Could someone please explain the purpose of the following beta update?
ßTCP/IP Settings plugin - !TCP/IP Settings plugin (65 KB) - 2007-06-06

hi,

some malware (for instance Zlob.DNSChanger) are able to change the computer's TCP/IP settings. In case of Zlob.DNSChanger bad DNS Servers are entered.
The TCP/IP settings plugin enables Spybot to use new rules which can detect IP addresses entered by malware and exchange them with non harmful entries.

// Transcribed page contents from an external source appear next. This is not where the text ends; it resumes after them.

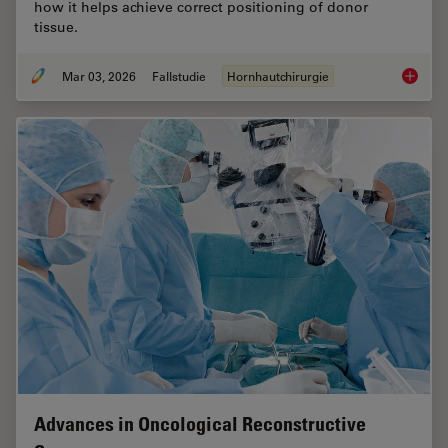
how it helps achieve correct positioning of donor
tissue.
Mar 03, 2026
Fallstudie
Hornhautchirurgie
Ophthal
Advances in Oncological Reconstructive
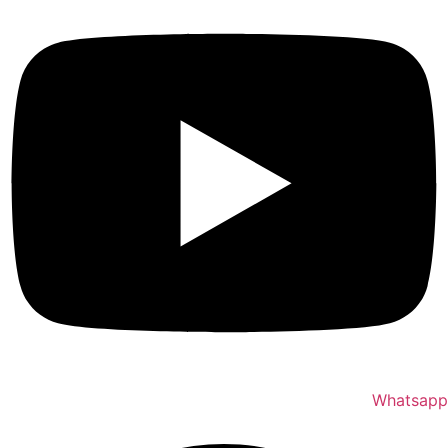
Whatsapp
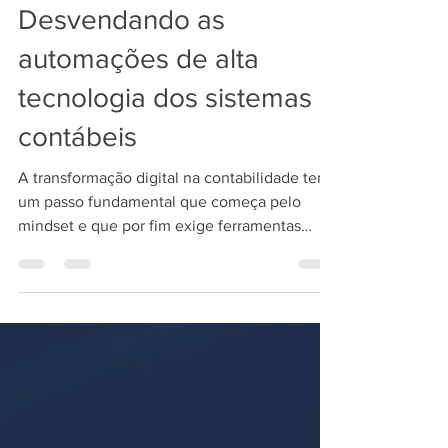
Contabilidade:
Desvendando as
automações de alta
tecnologia dos sistemas
contábeis
A transformação digital na contabilidade tem
um passo fundamental que começa pelo
mindset e que por fim exige ferramentas
tecnológicas...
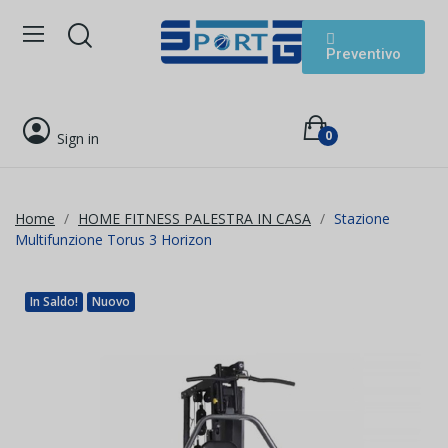
Preventivo
0
Sign in
Home
HOME FITNESS PALESTRA IN CASA
Stazione
Multifunzione Torus 3 Horizon
In Saldo!
Nuovo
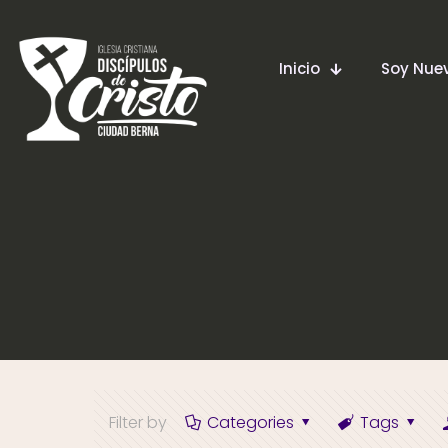
Inicio
Soy Nu
Filter by
Categories
Tags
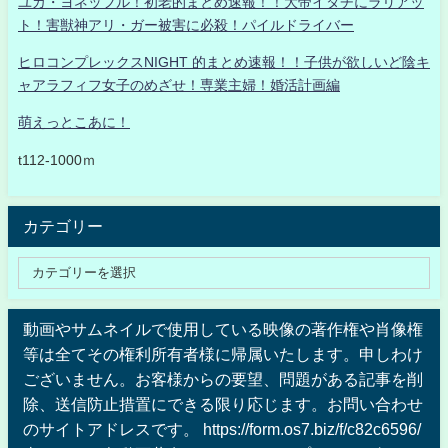
ユカ・ヨネッフル！初老的まとめ速報！！大帝イタチにラリアッ
ト！害獣神アリ・ガー被害に必殺！パイルドライバー
ヒロコンプレックスNIGHT 的まとめ速報！！子供が欲しいど陰キ
ャアラフィフ女子のめざせ！専業主婦！婚活計画編
萌えっとこあに！
t112-1000ｍ
カテゴリー
動画やサムネイルで使用している映像の著作権や肖像権
等は全てその権利所有者様に帰属いたします。申しわけ
ございません。お客様からの要望、問題がある記事を削
除、送信防止措置にできる限り応じます。お問い合わせ
のサイトアドレスです。 https://form.os7.biz/f/c82c6596/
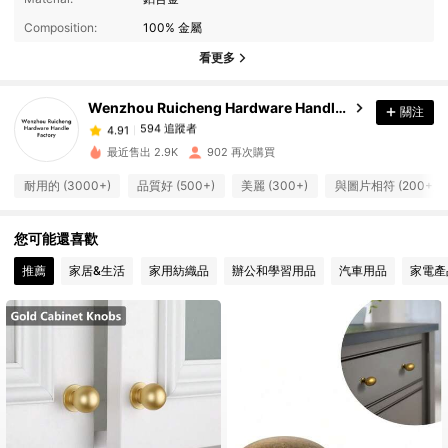
594 追蹤者
4.91
Composition:
100% 金屬
594 追蹤者
4.91
看更多
594 追蹤者
4.91
594 追蹤者
4.91
Wenzhou Ruicheng Hardware Handle Factory
關注
594 追蹤者
4.91
最近售出 2.9K
902 再次購買
594 追蹤者
4.91
耐用的 (3000+)
品質好 (500+)
美麗 (300+)
與圖片相符 (200+)
594 追蹤者
4.91
594 追蹤者
4.91
您可能還喜歡
594 追蹤者
4.91
推薦
家居&生活
家用紡織品
辦公和學習用品
汽車用品
家電產
594 追蹤者
4.91
594 追蹤者
4.91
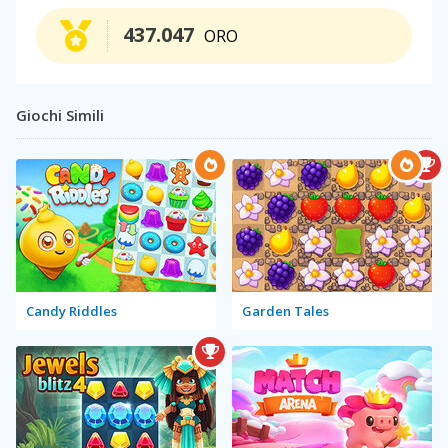
437.047
ORO
Giochi Simili
Candy Riddles
Garden Tales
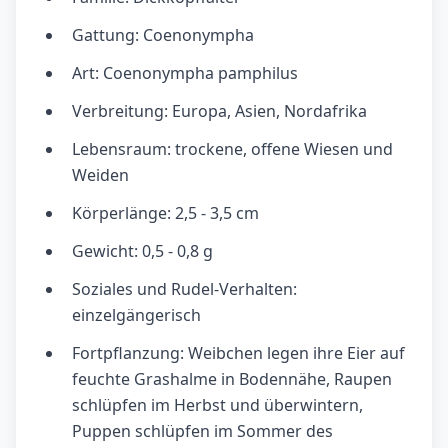
Gattung: Coenonympha
Art: Coenonympha pamphilus
Verbreitung: Europa, Asien, Nordafrika
Lebensraum: trockene, offene Wiesen und
Weiden
Körperlänge: 2,5 - 3,5 cm
Gewicht: 0,5 - 0,8 g
Soziales und Rudel-Verhalten:
einzelgängerisch
Fortpflanzung: Weibchen legen ihre Eier auf
feuchte Grashalme in Bodennähe, Raupen
schlüpfen im Herbst und überwintern,
Puppen schlüpfen im Sommer des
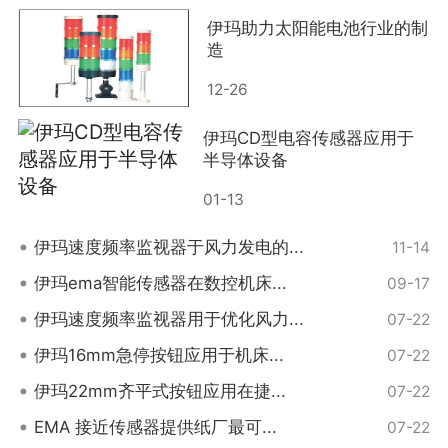
伊玛助力太阳能电池行业的制
造
12-26
伊玛CD型电容传感器应用于
半导体设备
01-13
•
伊玛速度频率监视器于风力发电的...
11-14
•
伊玛ema智能传感器在数控机床...
09-17
•
伊玛速度频率监视器用于优化风力...
07-22
•
伊玛16mm急停按钮应用于机床...
07-22
•
伊玛22mm齐平式按钮应用在捷...
07-22
•
EMA 接近传感器提供纸厂最可...
07-22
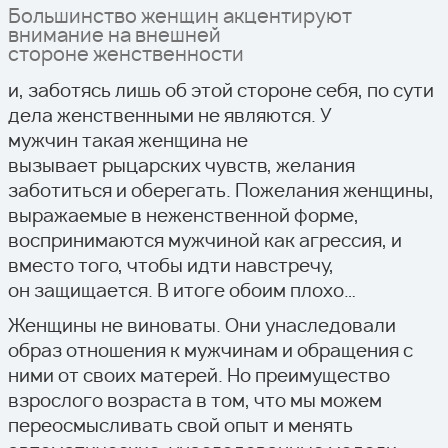
Большинство женщин акцентируют
внимание на внешней
стороне женственности
и, заботясь лишь об этой стороне себя, по сути
дела женственными не являются. У
мужчин такая женщина не
вызывает рыцарских чувств, желания
заботиться и оберегать. Пожелания женщины,
выражаемые в неженственной форме,
воспринимаются мужчиной как агрессия, и
вместо того, чтобы идти навстречу,
он защищается. В итоге обоим плохо…
Женщины не виноваты. Они унаследовали
образ отношения к мужчинам и обращения с
ними от своих матерей. Но преимущество
взрослого возраста в том, что мы можем
переосмысливать свой опыт и менять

Further plugins will enable Spybot to increase its set of rules and rule parameters without the need for a new main update. Thus the plugins make Spybot more flexible.

Yodama:

Thank you for the explanation.

Regards,
md usa spybot fan

Stickied.

Excellent addition: well done the Spybot team

hi all,

where do I download that update from? is it possible to download it without using integrated update? Is it included in the includes download from the site?

srxy1:

See the answer to your duplicate query ( http://forums.spybot.info/showpost.php?p=96016&postcount=6) in this thread:
TrojansC.Sbi
http://forums.spybot.info/showthread.php?t=14869

yodama,

would you happen to know how to use this update? I am trying to remove that Zlob.DNSChanger trojan and i have to restore it because it knocks down my internet.

@taco006: The problem were replacement DNS servers - some of those we chose seem to be not available everywhere. Todays update will replace Zlob DNS servers with two from OpenDNS (http://www.opendns.com/), which should be available everywhere.

@srxy1: separate installer is a good point, should be available soon.

hi,

some malware (for instance Zlob.DNSChanger) are able to change the computer's TCP/IP settings. In case of Zlob.DNSChanger bad DNS Servers are entered.
The TCP/IP settings plugin enables Spybot to use new rules which can detect IP addresses entered by malware and exchange them with non harmful entries.


maybe im not understanding properly - the malware is changing DNS entries on our machine and Spybot solution is to DNS entries to something else? shouldnt it just remove the malware and leave our setttings alone - or does it set the dns to a benign setting and then we have to change the settings back outrselves? otherwise that doesnt sound like a solution or am i completely misunderstanding whats happening here?

thanks! :)

If the malware replaces your "official" DNS settings with malicious entries, just removing those would leave you without any DNS servers at all - thus disconnected from the net (unless you want know and want to type in IPs for all sites you want to visit ;) ).

For Spybot, it is quite difficult to guess which your settings where; it could remember what they were during installation (which would make the removal ineffective if the malware already was in place when you install Spybot), or it could look it up in one of those backup copies of settings (which also would just restore the same bad settings if you had the malware long enough to get backed up by Windows).

Using benign settings inside our database might not result in as fast DNS servers as the ones from your provider might be, but they're safer than using machine backups that might have been compromised as well. Since the replacement takes only place when something bad was found, I think a better chance to have a clean DNS server is more important than to have the original one, but more danger of restoring a compromised setting.

shouldnt it just remove the malware and leave our setttings alone

If it left the setting alone, you would still be pointed to the compromised DNS for lookups. Meaning, you could fall victim to phishing and/or re-infection.


or does it set the dns to a benign setting and then we have to change the settings back outrselves?

Exactly. If DNS lookups were working with a compromised machine, then that machine must not be firewalled outbound to the internet - so using OpenDNS will work fine.

Alternatively, SB could set the DNS setting to automatic detection (if the IP address is also done via DHCP). This is probably what most people would want, but the solution they implemented is the only one that won't suddenly "break the internet" for a handful of users.